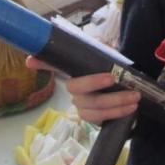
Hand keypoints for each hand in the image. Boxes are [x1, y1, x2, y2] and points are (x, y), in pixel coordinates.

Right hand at [25, 56, 139, 123]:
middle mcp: (74, 90)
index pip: (53, 64)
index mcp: (76, 71)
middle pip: (75, 89)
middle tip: (114, 77)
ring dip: (115, 101)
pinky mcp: (92, 118)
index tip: (30, 61)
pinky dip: (118, 113)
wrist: (129, 91)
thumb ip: (103, 51)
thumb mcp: (110, 58)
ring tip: (134, 96)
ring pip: (92, 106)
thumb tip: (103, 45)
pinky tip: (131, 107)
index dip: (41, 63)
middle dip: (94, 83)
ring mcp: (81, 105)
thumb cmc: (115, 72)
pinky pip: (101, 118)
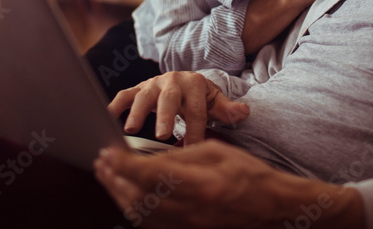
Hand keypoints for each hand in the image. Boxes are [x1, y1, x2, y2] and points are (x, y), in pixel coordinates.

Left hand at [94, 140, 364, 228]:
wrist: (272, 206)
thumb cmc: (248, 174)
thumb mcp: (216, 151)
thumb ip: (181, 156)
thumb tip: (147, 158)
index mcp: (201, 185)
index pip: (151, 175)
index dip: (124, 164)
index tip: (107, 152)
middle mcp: (192, 211)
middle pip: (140, 198)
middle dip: (115, 180)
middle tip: (100, 162)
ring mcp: (189, 226)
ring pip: (142, 216)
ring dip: (119, 195)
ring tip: (107, 177)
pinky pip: (152, 225)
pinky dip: (134, 211)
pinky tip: (126, 197)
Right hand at [108, 72, 249, 143]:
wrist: (184, 83)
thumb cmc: (200, 98)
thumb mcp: (215, 101)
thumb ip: (227, 109)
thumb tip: (244, 112)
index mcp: (194, 84)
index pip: (195, 109)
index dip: (195, 129)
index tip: (193, 149)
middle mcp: (172, 81)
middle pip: (168, 98)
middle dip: (165, 115)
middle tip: (162, 134)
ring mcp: (153, 84)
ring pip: (143, 95)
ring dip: (137, 111)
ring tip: (131, 129)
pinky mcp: (138, 89)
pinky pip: (125, 95)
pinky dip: (116, 105)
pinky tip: (107, 118)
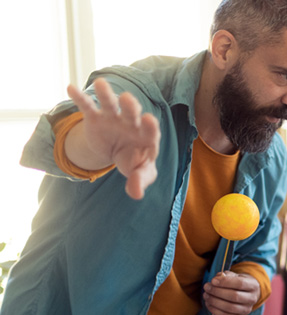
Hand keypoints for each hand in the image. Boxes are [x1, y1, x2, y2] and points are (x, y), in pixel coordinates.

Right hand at [66, 78, 159, 199]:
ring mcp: (113, 119)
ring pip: (111, 104)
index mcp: (147, 137)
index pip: (151, 130)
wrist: (116, 152)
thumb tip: (136, 194)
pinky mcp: (95, 118)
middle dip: (131, 106)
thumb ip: (140, 180)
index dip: (150, 126)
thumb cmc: (134, 161)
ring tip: (100, 84)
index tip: (148, 120)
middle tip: (127, 99)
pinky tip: (71, 89)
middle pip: (132, 113)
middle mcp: (131, 124)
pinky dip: (80, 98)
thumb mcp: (140, 173)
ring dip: (106, 95)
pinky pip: (87, 106)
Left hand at [203, 271, 260, 314]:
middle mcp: (252, 299)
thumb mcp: (234, 275)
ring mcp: (247, 310)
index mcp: (253, 285)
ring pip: (230, 307)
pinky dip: (215, 310)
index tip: (213, 281)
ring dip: (214, 301)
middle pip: (234, 296)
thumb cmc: (237, 282)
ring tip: (206, 295)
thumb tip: (216, 279)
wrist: (245, 294)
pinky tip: (208, 304)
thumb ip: (225, 275)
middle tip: (206, 287)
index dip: (225, 282)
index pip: (240, 283)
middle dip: (217, 292)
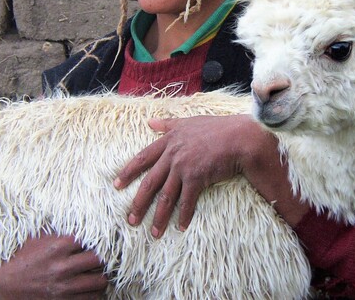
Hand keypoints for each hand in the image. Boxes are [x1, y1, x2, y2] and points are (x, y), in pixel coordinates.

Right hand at [0, 232, 107, 299]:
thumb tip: (81, 214)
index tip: (103, 237)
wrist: (5, 284)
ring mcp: (65, 287)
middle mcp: (64, 267)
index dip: (100, 237)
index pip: (93, 238)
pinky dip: (95, 293)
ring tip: (99, 271)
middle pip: (100, 260)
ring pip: (100, 281)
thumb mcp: (39, 236)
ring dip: (102, 275)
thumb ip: (61, 228)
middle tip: (104, 255)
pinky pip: (91, 299)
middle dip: (104, 256)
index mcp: (59, 247)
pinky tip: (91, 286)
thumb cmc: (24, 257)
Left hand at [114, 114, 309, 237]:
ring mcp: (183, 167)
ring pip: (166, 196)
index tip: (116, 184)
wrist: (238, 137)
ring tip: (153, 232)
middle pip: (150, 182)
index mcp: (169, 141)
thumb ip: (168, 124)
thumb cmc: (216, 128)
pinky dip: (184, 215)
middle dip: (138, 202)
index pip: (142, 158)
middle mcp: (172, 155)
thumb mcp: (188, 122)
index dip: (128, 172)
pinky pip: (187, 201)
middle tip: (130, 219)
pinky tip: (181, 227)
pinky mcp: (197, 178)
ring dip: (159, 216)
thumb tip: (150, 122)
--------
> [Assignment]
The answer should hold every entry exactly as given and no pictures at all.

> [Written response]
Hand keypoints for each hand in the image. Boxes are [x1, y1, x2, y2] and points are (x, y), in pixel coordinates.

Right hand at [25, 56, 139, 123]:
middle mcp: (74, 90)
index pip: (53, 64)
index mcp: (76, 71)
middle pip: (75, 89)
middle tip: (114, 77)
ring dip: (115, 101)
pinky mcp: (92, 118)
index tip: (30, 61)
pinky dip: (118, 113)
wrist: (129, 91)
thumb ip: (103, 51)
thumb mcp: (110, 58)
ring tip: (134, 96)
ring pip: (92, 106)
thumb tip: (103, 45)
pinky tip: (131, 107)
index dip: (41, 63)
middle dip: (94, 83)
ring mcp: (81, 105)
thumb cmc: (115, 72)
pinky pip: (101, 118)
Hand keypoints for each hand in the image. Boxes are [x1, y1, x2, y2] and points are (x, y), in pixel coordinates.

Left hand at [94, 140, 364, 228]:
wrist: (272, 206)
thumb cmc: (248, 174)
thumb mcp: (216, 151)
thumb ip: (181, 156)
thumb tip: (147, 158)
index mcp: (201, 185)
index pip: (151, 175)
index dip: (124, 164)
index tip: (107, 152)
middle mcp: (192, 211)
middle pip: (140, 198)
middle dip: (115, 180)
middle tip: (100, 162)
ring mcp: (189, 226)
ring pip: (142, 216)
ring dip: (119, 195)
ring tip: (107, 177)
pinky pip: (152, 225)
pinky dip: (134, 211)
pinky tip: (126, 197)
Right hand at [108, 72, 249, 143]:
wrist: (184, 83)
thumb cmc: (200, 98)
thumb mcp: (215, 101)
thumb ip: (227, 109)
thumb tip: (244, 112)
index mcp: (194, 84)
index pip: (195, 109)
index dip: (195, 129)
index tip: (193, 149)
middle mcp: (172, 81)
middle pip: (168, 98)
middle dip: (165, 115)
middle tip: (162, 134)
ring mcp: (153, 84)
ring pip: (143, 95)
ring dip: (137, 111)
ring tip: (131, 129)
pinky mcp: (138, 89)
pinky pip: (125, 95)
pinky dip: (116, 105)
pinky tip: (107, 118)
Hand keypoints for each hand in the image. Boxes are [x1, y1, x2, y2] and points are (x, y), in pixel coordinates.

Right hand at [66, 78, 159, 199]:
ring mcp: (113, 119)
ring pip: (111, 104)
index mcp: (147, 137)
index pip: (151, 130)
wrist: (116, 152)
thumb tip: (136, 194)
pinky mcp: (95, 118)
middle dip: (131, 106)
thumb ip: (140, 180)
index dip: (150, 126)
thumb cmc: (134, 161)
ring tip: (100, 84)
index tip: (148, 120)
middle tip: (127, 99)
pinky tip: (71, 89)
middle pip: (132, 113)
middle mcp: (131, 124)
pinky dip: (80, 98)
thumb mcp: (140, 173)
ring dip: (106, 95)
pinky pip: (87, 106)
Left hand at [203, 271, 260, 314]:
middle mcp: (252, 299)
thumb mcp: (234, 275)
ring mcp: (247, 310)
index mcp: (253, 285)
ring pip: (230, 307)
pinky dip: (215, 310)
index tip: (213, 281)
ring dip: (214, 301)
middle pip: (234, 296)
thumb cmc: (237, 282)
ring tip: (206, 295)
thumb tip: (216, 279)
wrist: (245, 294)
pinky tip: (208, 304)
thumb ip: (225, 275)
middle tip: (206, 287)
index dip: (225, 282)
index pip: (240, 283)
middle dip: (217, 292)
Hand keypoints for each hand in the image. Boxes are [x1, y1, x2, y2] and points are (x, y), in pixel coordinates.

Right hand at [0, 232, 107, 299]:
thumb tip: (81, 214)
index tip: (103, 237)
wrist: (5, 284)
ring mcp: (65, 287)
middle mcp: (64, 267)
index dip: (100, 237)
index pip: (93, 238)
pinky dip: (95, 293)
ring tip: (99, 271)
middle pip: (100, 260)
ring pip: (100, 281)
thumb mcp: (39, 236)
ring dip: (102, 275)
thumb ip: (61, 228)
middle tip: (104, 255)
pinky pip: (91, 299)
middle dip: (104, 256)
index mcp: (59, 247)
pinky tip: (91, 286)
thumb cmc: (24, 257)
Left hand at [114, 114, 309, 237]:
ring mcp: (183, 167)
ring pip: (166, 196)
index tip: (116, 184)
wrist: (238, 137)
ring tip: (153, 232)
middle pip: (150, 182)
index mcp: (169, 141)
thumb ip: (168, 124)
thumb cmc: (216, 128)
pinky dip: (184, 215)
middle dip: (138, 202)
index pip: (142, 158)
middle mcp: (172, 155)
thumb mcp: (188, 122)
index dip: (128, 172)
pinky pip: (187, 201)
middle tip: (130, 219)
pinky tip: (181, 227)
pinky mcp: (197, 178)
ring dip: (159, 216)
thumb tip: (150, 122)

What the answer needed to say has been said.